▶ [Work instructions]:
All of the entries below should be returned verbatim, apart from the pictures.
/---
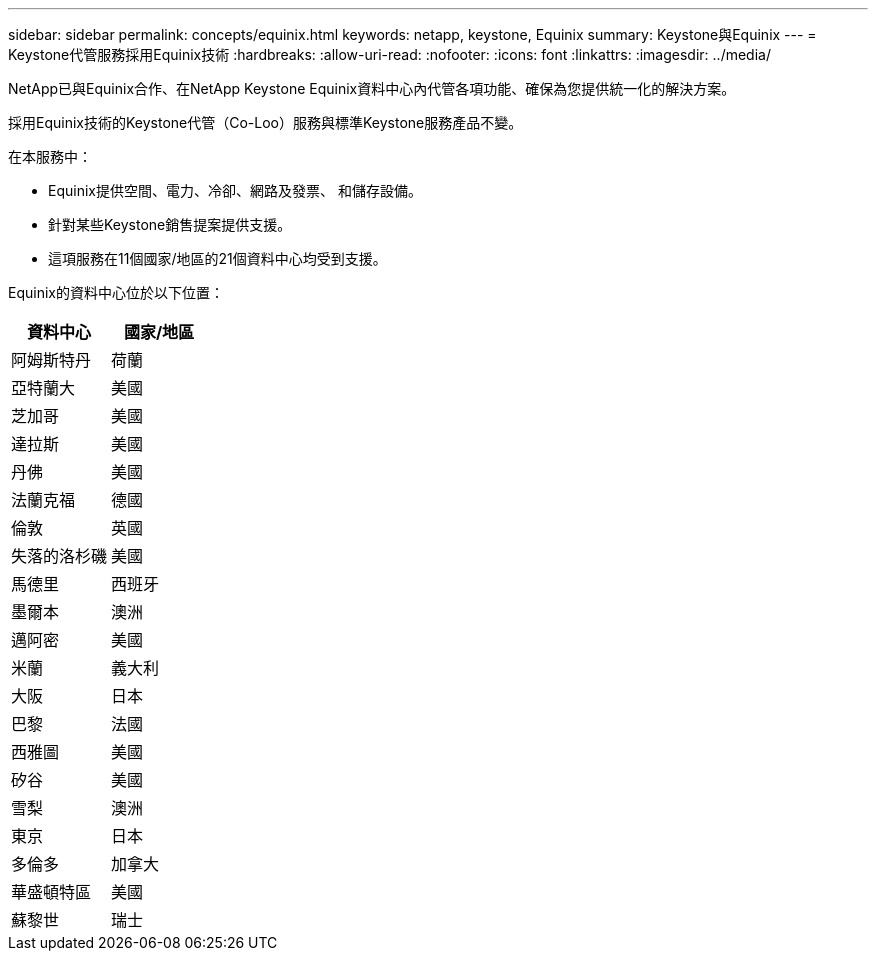 ---
sidebar: sidebar 
permalink: concepts/equinix.html 
keywords: netapp, keystone, Equinix 
summary: Keystone與Equinix 
---
= Keystone代管服務採用Equinix技術
:hardbreaks:
:allow-uri-read: 
:nofooter: 
:icons: font
:linkattrs: 
:imagesdir: ../media/


[role="lead"]
NetApp已與Equinix合作、在NetApp Keystone Equinix資料中心內代管各項功能、確保為您提供統一化的解決方案。

採用Equinix技術的Keystone代管（Co-Loo）服務與標準Keystone服務產品不變。

在本服務中：

* Equinix提供空間、電力、冷卻、網路及發票、 和儲存設備。
* 針對某些Keystone銷售提案提供支援。
* 這項服務在11個國家/地區的21個資料中心均受到支援。


Equinix的資料中心位於以下位置：

|===
| 資料中心 | 國家/地區 


 a| 
阿姆斯特丹
| 荷蘭 


 a| 
亞特蘭大
| 美國 


 a| 
芝加哥
| 美國 


 a| 
達拉斯
| 美國 


 a| 
丹佛
| 美國 


 a| 
法蘭克福
| 德國 


 a| 
倫敦
| 英國 


 a| 
失落的洛杉磯
| 美國 


 a| 
馬德里
| 西班牙 


 a| 
墨爾本
| 澳洲 


 a| 
邁阿密
| 美國 


 a| 
米蘭
| 義大利 


 a| 
大阪
| 日本 


 a| 
巴黎
| 法國 


 a| 
西雅圖
| 美國 


 a| 
矽谷
| 美國 


 a| 
雪梨
| 澳洲 


 a| 
東京
| 日本 


 a| 
多倫多
| 加拿大 


 a| 
華盛頓特區
| 美國 


 a| 
蘇黎世
| 瑞士 
|===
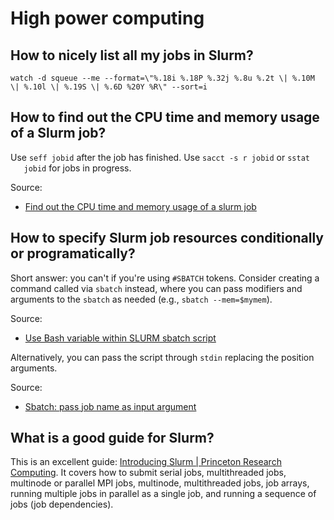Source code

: * High power computing

** How to nicely list all my jobs in Slurm?

   #+begin_src shell
     watch -d squeue --me --format=\"%.18i %.18P %.32j %.8u %.2t \| %.10M \| %.10l \| %.19S \| %.6D %20Y %R\" --sort=i
   #+end_src

** How to find out the CPU time and memory usage of a Slurm job?

   Use =seff jobid= after the job has finished. Use =sacct -s r jobid= or =sstat
   jobid= for jobs in progress.

   Source:
   - [[https://stackoverflow.com/questions/24020420/find-out-the-cpu-time-and-memory-usage-of-a-slurm-job][Find out the CPU time and memory usage of a slurm job]]

** How to specify Slurm job resources conditionally or programatically?

   Short answer: you can't if you're using =#SBATCH= tokens. Consider creating a
   command called via =sbatch= instead, where you can pass modifiers and
   arguments to the =sbatch= as needed (e.g., =sbatch --mem=$mymem=).

   Source:
   - [[https://stackoverflow.com/a/24510022/20521992][Use Bash variable within SLURM sbatch script]]

   Alternatively, you can pass the script through =stdin= replacing the position
   arguments.

   Source:
   - [[https://stackoverflow.com/a/36303809/20521992][Sbatch: pass job name as input argument]]

** What is a good guide for Slurm?

   This is an excellent guide: [[https://researchcomputing.princeton.edu/support/knowledge-base/slurm][Introducing Slurm | Princeton Research Computing]].
   It covers how to submit serial jobs, multithreaded jobs, multinode or
   parallel MPI jobs, multinode, multithreaded jobs, job arrays, running
   multiple jobs in parallel as a single job, and running a sequence of jobs
   (job dependencies).
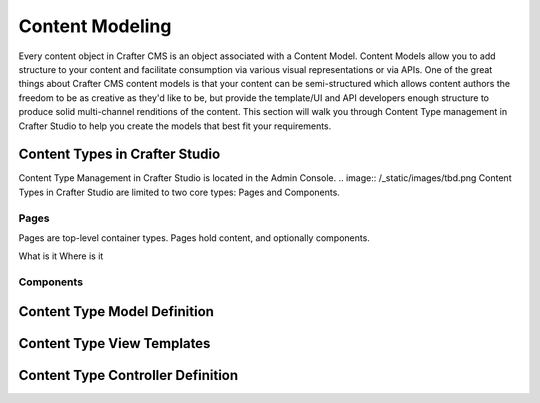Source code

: .. highlight:: modeling

================
Content Modeling
================

Every content object in Crafter CMS is an object associated with a Content Model. Content Models allow you to add structure to your content and facilitate consumption via various visual representations or via APIs. One of the great things about Crafter CMS content models is that your content can be semi-structured which allows content authors the freedom to be as creative as they'd like to be, but provide the template/UI and API developers enough structure to produce solid multi-channel renditions of the content. This section will walk you through Content Type management in Crafter Studio to help you create the models that best fit your requirements.

-------------------------------
Content Types in Crafter Studio
-------------------------------

Content Type Management in Crafter Studio is located in the Admin Console.
.. image:: /_static/images/tbd.png
Content Types in Crafter Studio are limited to two core types: Pages and Components.

Pages
=====

Pages are top-level container types. Pages hold content, and optionally components.


What is it
Where is it

Components
==========

-----------------------------
Content Type Model Definition
-----------------------------

---------------------------
Content Type View Templates
---------------------------

----------------------------------
Content Type Controller Definition
----------------------------------
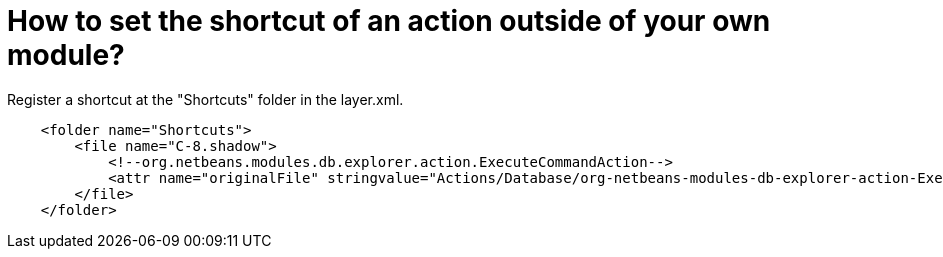 // 
//     Licensed to the Apache Software Foundation (ASF) under one
//     or more contributor license agreements.  See the NOTICE file
//     distributed with this work for additional information
//     regarding copyright ownership.  The ASF licenses this file
//     to you under the Apache License, Version 2.0 (the
//     "License"); you may not use this file except in compliance
//     with the License.  You may obtain a copy of the License at
// 
//       http://www.apache.org/licenses/LICENSE-2.0
// 
//     Unless required by applicable law or agreed to in writing,
//     software distributed under the License is distributed on an
//     "AS IS" BASIS, WITHOUT WARRANTIES OR CONDITIONS OF ANY
//     KIND, either express or implied.  See the License for the
//     specific language governing permissions and limitations
//     under the License.
//

= How to set the shortcut of an action outside of your own module?
:page-layout: wikidev
:page-tags: wiki, devfaq, needsreview
:jbake-status: published
:keywords: Apache NetBeans wiki DevFaqAddShortCutForAction
:description: Apache NetBeans wiki DevFaqAddShortCutForAction
:toc: left
:toc-title:
:page-syntax: true
:page-wikidevsection: _key_bindings
:page-position: 9


Register a shortcut at the "Shortcuts" folder in the layer.xml.

[source,xml]
----

    <folder name="Shortcuts">
        <file name="C-8.shadow">
            <!--org.netbeans.modules.db.explorer.action.ExecuteCommandAction-->
            <attr name="originalFile" stringvalue="Actions/Database/org-netbeans-modules-db-explorer-action-ExecuteCommandAction.instance"/>
        </file>
    </folder>
----
////
== Apache Migration Information

The content in this page was kindly donated by Oracle Corp. to the
Apache Software Foundation.

This page was exported from link:http://wiki.netbeans.org/DevFaqAddShortCutForAction[http://wiki.netbeans.org/DevFaqAddShortCutForAction] , 
that was last modified by NetBeans user Markiewb 
on 2016-08-06T14:53:22Z.


*NOTE:* This document was automatically converted to the AsciiDoc format on 2018-02-07, and needs to be reviewed.
////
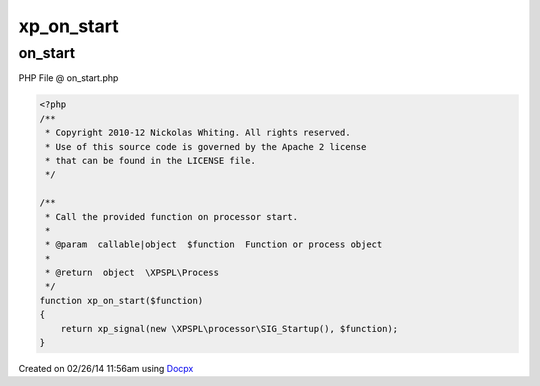 .. on_start.php generated using docpx v1.0.0 on 02/26/14 11:56am


xp_on_start
***********


.. function:: xp_on_start($function)


    Call the provided function on processor start.

    :param callable|object: Function or process object

    :rtype: object \XPSPL\Process



on_start
========
PHP File @ on_start.php

.. code-block:: php

	<?php
	/**
	 * Copyright 2010-12 Nickolas Whiting. All rights reserved.
	 * Use of this source code is governed by the Apache 2 license
	 * that can be found in the LICENSE file.
	 */
	
	/**
	 * Call the provided function on processor start.
	 *
	 * @param  callable|object  $function  Function or process object
	 *
	 * @return  object  \XPSPL\Process
	 */
	function xp_on_start($function)
	{
	    return xp_signal(new \XPSPL\processor\SIG_Startup(), $function);
	}

Created on 02/26/14 11:56am using `Docpx <http://github.com/prggmr/docpx>`_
\---
▶ [Exercise result]:
 ---
sidebar: sidebar 
permalink: concepts/equinix.html 
keywords: netapp, keystone, Equinix 
summary: Keystone與Equinix 
---
= Keystone代管服務採用Equinix技術
:hardbreaks:
:allow-uri-read: 
:nofooter: 
:icons: font
:linkattrs: 
:imagesdir: ../media/


[role="lead"]
NetApp已與Equinix合作、在NetApp Keystone Equinix資料中心內代管各項功能、確保為您提供統一化的解決方案。

採用Equinix技術的Keystone代管（Co-Loo）服務與標準Keystone服務產品不變。

在本服務中：

* Equinix提供空間、電力、冷卻、網路及發票、 和儲存設備。
* 針對某些Keystone銷售提案提供支援。
* 這項服務在11個國家/地區的21個資料中心均受到支援。


Equinix的資料中心位於以下位置：

|===
| 資料中心 | 國家/地區 


 a| 
阿姆斯特丹
| 荷蘭 


 a| 
亞特蘭大
| 美國 


 a| 
芝加哥
| 美國 


 a| 
達拉斯
| 美國 


 a| 
丹佛
| 美國 


 a| 
法蘭克福
| 德國 


 a| 
倫敦
| 英國 


 a| 
失落的洛杉磯
| 美國 


 a| 
馬德里
| 西班牙 


 a| 
墨爾本
| 澳洲 


 a| 
邁阿密
| 美國 


 a| 
米蘭
| 義大利 


 a| 
大阪
| 日本 


 a| 
巴黎
| 法國 


 a| 
西雅圖
| 美國 


 a| 
矽谷
| 美國 


 a| 
雪梨
| 澳洲 


 a| 
東京
| 日本 


 a| 
多倫多
| 加拿大 


 a| 
華盛頓特區
| 美國 


 a| 
蘇黎世
| 瑞士 
|===
Source code

: * High power computing

** How to nicely list all my jobs in Slurm?

   #+begin_src shell
     watch -d squeue --me --format=\"%.18i %.18P %.32j %.8u %.2t \| %.10M \| %.10l \| %.19S \| %.6D %20Y %R\" --sort=i
   #+end_src

** How to find out the CPU time and memory usage of a Slurm job?

   Use =seff jobid= after the job has finished. Use =sacct -s r jobid= or =sstat
   jobid= for jobs in progress.

   Source:
   - [[https://stackoverflow.com/questions/24020420/find-out-the-cpu-time-and-memory-usage-of-a-slurm-job][Find out the CPU time and memory usage of a slurm job]]

** How to specify Slurm job resources conditionally or programatically?

   Short answer: you can't if you're using =#SBATCH= tokens. Consider creating a
   command called via =sbatch= instead, where you can pass modifiers and
   arguments to the =sbatch= as needed (e.g., =sbatch --mem=$mymem=).

   Source:
   - [[https://stackoverflow.com/a/24510022/20521992][Use Bash variable within SLURM sbatch script]]

   Alternatively, you can pass the script through =stdin= replacing the position
   arguments.

   Source:
   - [[https://stackoverflow.com/a/36303809/20521992][Sbatch: pass job name as input argument]]

** What is a good guide for Slurm?

   This is an excellent guide: [[https://researchcomputing.princeton.edu/support/knowledge-base/slurm][Introducing Slurm | Princeton Research Computing]].
   It covers how to submit serial jobs, multithreaded jobs, multinode or
   parallel MPI jobs, multinode, multithreaded jobs, job arrays, running
   multiple jobs in parallel as a single job, and running a sequence of jobs
   (job dependencies).
Source code

: .. highlight:: modeling

================
Content Modeling
================

Every content object in Crafter CMS is an object associated with a Content Model. Content Models allow you to add structure to your content and facilitate consumption via various visual representations or via APIs. One of the great things about Crafter CMS content models is that your content can be semi-structured which allows content authors the freedom to be as creative as they'd like to be, but provide the template/UI and API developers enough structure to produce solid multi-channel renditions of the content. This section will walk you through Content Type management in Crafter Studio to help you create the models that best fit your requirements.

-------------------------------
Content Types in Crafter Studio
-------------------------------

Content Type Management in Crafter Studio is located in the Admin Console.
.. image:: /_static/images/tbd.png
Content Types in Crafter Studio are limited to two core types: Pages and Components.

Pages
=====

Pages are top-level container types. Pages hold content, and optionally components.


What is it
Where is it

Components
==========

-----------------------------
Content Type Model Definition
-----------------------------

---------------------------
Content Type View Templates
---------------------------

----------------------------------
Content Type Controller Definition
----------------------------------
 // 
//     Licensed to the Apache Software Foundation (ASF) under one
//     or more contributor license agreements.  See the NOTICE file
//     distributed with this work for additional information
//     regarding copyright ownership.  The ASF licenses this file
//     to you under the Apache License, Version 2.0 (the
//     "License"); you may not use this file except in compliance
//     with the License.  You may obtain a copy of the License at
// 
//       http://www.apache.org/licenses/LICENSE-2.0
// 
//     Unless required by applicable law or agreed to in writing,
//     software distributed under the License is distributed on an
//     "AS IS" BASIS, WITHOUT WARRANTIES OR CONDITIONS OF ANY
//     KIND, either express or implied.  See the License for the
//     specific language governing permissions and limitations
//     under the License.
//

= How to set the shortcut of an action outside of your own module?
:page-layout: wikidev
:page-tags: wiki, devfaq, needsreview
:jbake-status: published
:keywords: Apache NetBeans wiki DevFaqAddShortCutForAction
:description: Apache NetBeans wiki DevFaqAddShortCutForAction
:toc: left
:toc-title:
:page-syntax: true
:page-wikidevsection: _key_bindings
:page-position: 9


Register a shortcut at the "Shortcuts" folder in the layer.xml.

[source,xml]
----

    <folder name="Shortcuts">
        <file name="C-8.shadow">
            <!--org.netbeans.modules.db.explorer.action.ExecuteCommandAction-->
            <attr name="originalFile" stringvalue="Actions/Database/org-netbeans-modules-db-explorer-action-ExecuteCommandAction.instance"/>
        </file>
    </folder>
----
////
== Apache Migration Information

The content in this page was kindly donated by Oracle Corp. to the
Apache Software Foundation.

This page was exported from link:http://wiki.netbeans.org/DevFaqAddShortCutForAction[http://wiki.netbeans.org/DevFaqAddShortCutForAction] , 
that was last modified by NetBeans user Markiewb 
on 2016-08-06T14:53:22Z.


*NOTE:* This document was automatically converted to the AsciiDoc format on 2018-02-07, and needs to be reviewed.
////
 .. on_start.php generated using docpx v1.0.0 on 02/26/14 11:56am


xp_on_start
***********


.. function:: xp_on_start($function)


    Call the provided function on processor start.

    :param callable|object: Function or process object

    :rtype: object \XPSPL\Process



on_start
========
PHP File @ on_start.php

.. code-block:: php

	<?php
	/**
	 * Copyright 2010-12 Nickolas Whiting. All rights reserved.
	 * Use of this source code is governed by the Apache 2 license
	 * that can be found in the LICENSE file.
	 */
	
	/**
	 * Call the provided function on processor start.
	 *
	 * @param  callable|object  $function  Function or process object
	 *
	 * @return  object  \XPSPL\Process
	 */
	function xp_on_start($function)
	{
	    return xp_signal(new \XPSPL\processor\SIG_Startup(), $function);
	}

Created on 02/26/14 11:56am using `Docpx <http://github.com/prggmr/docpx>`_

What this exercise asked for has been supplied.